Mix the egg, milk, jam and the spices together (don’t forget a pinch of salt).

Pour the mixture over the bread in the oven dish and slide it in the oven. If the bread is really hard you might want to let it soak for a couple of minutes before you slide it in the oven.

Bake for about 30 minutes or until a knife comes out clean.

Poached Pears in red wine and cassis with Sabayon

 

Poached Pears in red wine and cassis

Poaching Pears (as many pears as your servings)

A nice full bodied red wine

A splash of cassis (this is a syrup but you can use crème de cassis if you like it strong)

A cinnamon stick

Peel the pears.

Put the wine in a pan, just enough so the pears are almost covered, add a splash of cassis and the cinnamon stick. (let’s say to take a ratio of about 75-25 for the wine-cassis)

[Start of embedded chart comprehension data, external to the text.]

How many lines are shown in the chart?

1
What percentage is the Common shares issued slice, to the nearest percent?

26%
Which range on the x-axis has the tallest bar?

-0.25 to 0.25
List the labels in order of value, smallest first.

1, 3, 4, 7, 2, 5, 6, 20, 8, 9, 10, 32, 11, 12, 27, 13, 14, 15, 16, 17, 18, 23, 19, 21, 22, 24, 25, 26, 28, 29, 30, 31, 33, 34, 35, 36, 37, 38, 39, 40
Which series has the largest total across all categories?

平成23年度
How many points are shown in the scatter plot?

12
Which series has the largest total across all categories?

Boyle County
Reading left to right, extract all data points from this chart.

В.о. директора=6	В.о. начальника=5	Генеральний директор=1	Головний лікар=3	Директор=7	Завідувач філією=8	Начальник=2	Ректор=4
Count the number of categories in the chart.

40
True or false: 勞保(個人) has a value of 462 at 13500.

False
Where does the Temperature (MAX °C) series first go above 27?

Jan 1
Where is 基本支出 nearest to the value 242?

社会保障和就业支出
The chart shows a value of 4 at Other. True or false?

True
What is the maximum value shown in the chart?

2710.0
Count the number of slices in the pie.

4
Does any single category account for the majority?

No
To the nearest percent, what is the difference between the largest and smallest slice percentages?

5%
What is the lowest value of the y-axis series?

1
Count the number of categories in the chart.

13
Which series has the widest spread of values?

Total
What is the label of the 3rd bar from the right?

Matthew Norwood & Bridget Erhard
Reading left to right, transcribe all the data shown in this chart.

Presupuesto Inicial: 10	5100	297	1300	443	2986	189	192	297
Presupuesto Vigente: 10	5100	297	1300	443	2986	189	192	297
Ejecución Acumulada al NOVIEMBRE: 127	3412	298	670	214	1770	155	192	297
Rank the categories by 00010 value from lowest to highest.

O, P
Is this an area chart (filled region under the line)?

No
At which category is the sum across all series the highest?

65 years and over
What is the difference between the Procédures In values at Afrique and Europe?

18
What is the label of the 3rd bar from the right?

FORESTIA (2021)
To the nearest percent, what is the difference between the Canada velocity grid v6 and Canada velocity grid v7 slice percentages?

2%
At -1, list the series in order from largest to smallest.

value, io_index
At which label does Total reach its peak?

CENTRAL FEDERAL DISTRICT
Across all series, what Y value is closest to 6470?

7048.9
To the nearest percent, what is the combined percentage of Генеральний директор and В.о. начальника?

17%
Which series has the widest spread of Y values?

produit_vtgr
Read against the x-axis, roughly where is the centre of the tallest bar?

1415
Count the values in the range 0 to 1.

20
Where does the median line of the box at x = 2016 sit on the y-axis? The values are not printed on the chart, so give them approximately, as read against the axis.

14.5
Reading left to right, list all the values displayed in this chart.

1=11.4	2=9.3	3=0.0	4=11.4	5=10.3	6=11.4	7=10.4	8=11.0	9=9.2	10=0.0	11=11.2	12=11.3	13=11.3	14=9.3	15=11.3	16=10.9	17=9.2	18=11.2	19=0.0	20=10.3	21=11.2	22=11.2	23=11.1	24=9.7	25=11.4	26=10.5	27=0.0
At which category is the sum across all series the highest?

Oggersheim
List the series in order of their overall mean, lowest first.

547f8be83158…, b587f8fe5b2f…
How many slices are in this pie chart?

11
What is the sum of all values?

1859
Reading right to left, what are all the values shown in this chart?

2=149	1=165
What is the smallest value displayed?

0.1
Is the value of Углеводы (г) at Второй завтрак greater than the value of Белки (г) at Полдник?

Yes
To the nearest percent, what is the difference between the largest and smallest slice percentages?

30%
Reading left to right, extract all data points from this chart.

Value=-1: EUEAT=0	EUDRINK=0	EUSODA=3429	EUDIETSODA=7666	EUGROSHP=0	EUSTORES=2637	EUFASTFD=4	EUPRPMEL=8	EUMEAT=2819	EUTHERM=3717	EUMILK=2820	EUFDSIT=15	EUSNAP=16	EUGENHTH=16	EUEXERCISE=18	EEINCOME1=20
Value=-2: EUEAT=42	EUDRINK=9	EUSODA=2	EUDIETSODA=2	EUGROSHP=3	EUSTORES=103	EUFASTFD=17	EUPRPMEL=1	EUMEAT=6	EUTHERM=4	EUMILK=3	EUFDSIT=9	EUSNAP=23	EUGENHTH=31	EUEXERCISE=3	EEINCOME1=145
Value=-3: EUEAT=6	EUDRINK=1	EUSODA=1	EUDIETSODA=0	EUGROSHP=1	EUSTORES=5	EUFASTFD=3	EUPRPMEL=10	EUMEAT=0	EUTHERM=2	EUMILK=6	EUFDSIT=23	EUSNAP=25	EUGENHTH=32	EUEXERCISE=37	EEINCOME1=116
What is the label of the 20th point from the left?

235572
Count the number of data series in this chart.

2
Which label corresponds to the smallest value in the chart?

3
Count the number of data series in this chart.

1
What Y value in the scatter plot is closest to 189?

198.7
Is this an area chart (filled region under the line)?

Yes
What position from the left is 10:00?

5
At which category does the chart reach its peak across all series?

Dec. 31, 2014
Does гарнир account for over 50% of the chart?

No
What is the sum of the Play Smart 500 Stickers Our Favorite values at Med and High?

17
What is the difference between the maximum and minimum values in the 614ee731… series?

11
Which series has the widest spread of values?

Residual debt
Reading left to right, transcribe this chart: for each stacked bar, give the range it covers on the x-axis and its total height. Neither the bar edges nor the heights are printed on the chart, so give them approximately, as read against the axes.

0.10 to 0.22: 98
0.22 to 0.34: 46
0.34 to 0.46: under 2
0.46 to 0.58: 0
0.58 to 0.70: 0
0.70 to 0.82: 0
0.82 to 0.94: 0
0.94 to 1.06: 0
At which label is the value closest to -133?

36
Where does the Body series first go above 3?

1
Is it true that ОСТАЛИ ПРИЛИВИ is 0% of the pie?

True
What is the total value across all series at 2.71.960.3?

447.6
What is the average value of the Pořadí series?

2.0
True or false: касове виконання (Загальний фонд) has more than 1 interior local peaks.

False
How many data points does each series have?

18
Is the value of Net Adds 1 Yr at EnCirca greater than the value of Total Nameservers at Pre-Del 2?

Lay the pears on their side in the wine and bring to a boil. Let it simmer until a toothpick slides in the flesh easily. Do turn them a couple of times so they are red at all sides.

Take them out of the liquid and put them aside on a plate. Turn the heat up and reduce the liquid until you have a nice thick syrup left. Drizzle this syrup on the pear or the plate before serving.

Sabayon

Egg yolks

Sugar

Liquor

 

put egg yolks (take 2 big egg yolks or 3 small ones for 6 servings) in an bowl and warm it au bain marie, during the warming you beat the eggs as good as you can. Yes this will give you strong arms, and it is not a bad idea to have an assistant waiting next to you to take over (usually people like to take over as they think they can do a better job, the mean thing here is that the second, or third person handling the mixing is bound to get results while the first one doesn’t just because it is further in the process, but the person taking over does think he is doing a better job).

 

Fruit of the God’s Pancake

Be generous when making your pancake batter, whatever is left is great as breakfast or lunch the next day. I can never decide what I like more; warm pancakes or cold ones the next morning. Of course I am talking about the queen of pancakes, the Dutch pancake, which is between a crepe and an American pancake. I have to admit that we (the Dutch) are not famous for our cooking and sadly for a good reason but we can make good pancakes.

Fruit of the God’s Pancake

1 persimmon, fruit of the gods

1 ½ cup flour, mixed white and whole wheat

2 eggs

1 teaspoon baking powder

400 ml whole milk

Pinch of salt

Butter

½ envelop vanilla sugar

Light brown caster sugar

Grand Marnier

With a mixer, mix together the flour, vanilla sugar, baking powder, salt, eggs and milk. If you use a hand mixer: first mix the dry ingredients, make a well in the middle and poor in the eggs and some of the milk. Start mixing carefully and bit by bit eating bits of flour of the edge of the well with your hand mixer until you have a smooth batter, now add the rest of the milk and mix everything together.

Cut the persimmon in thin slices.

Warm a pan on a medium to high fire until very warm, melt a little lump of butter and poor in a soup spoon (about 7cl) of the pancake batter. Immediately swirl the pan around to thin out the batter and make a pancake a little thicker than a crepe. Push slices of persimmon in the batter and sprinkle with half a tablespoon of sugar. You will have to work a little bit fast, because the top of the pancake will dry out quiet fast and you want to have the fruits in before that happens.

When the bottom of the pancake is nice dark brown, flip the pancake over. This is best done without a spatula but with a strong sweep of the hand, it takes some practicing but once you get the feeling it’s like biking, you never forget how to do it.

Bake the other side of the pancake until brown; be aware that the fruit will brown faster than the pancake. Flip it back over, poor some Grand Marnier on top, flambé and eat!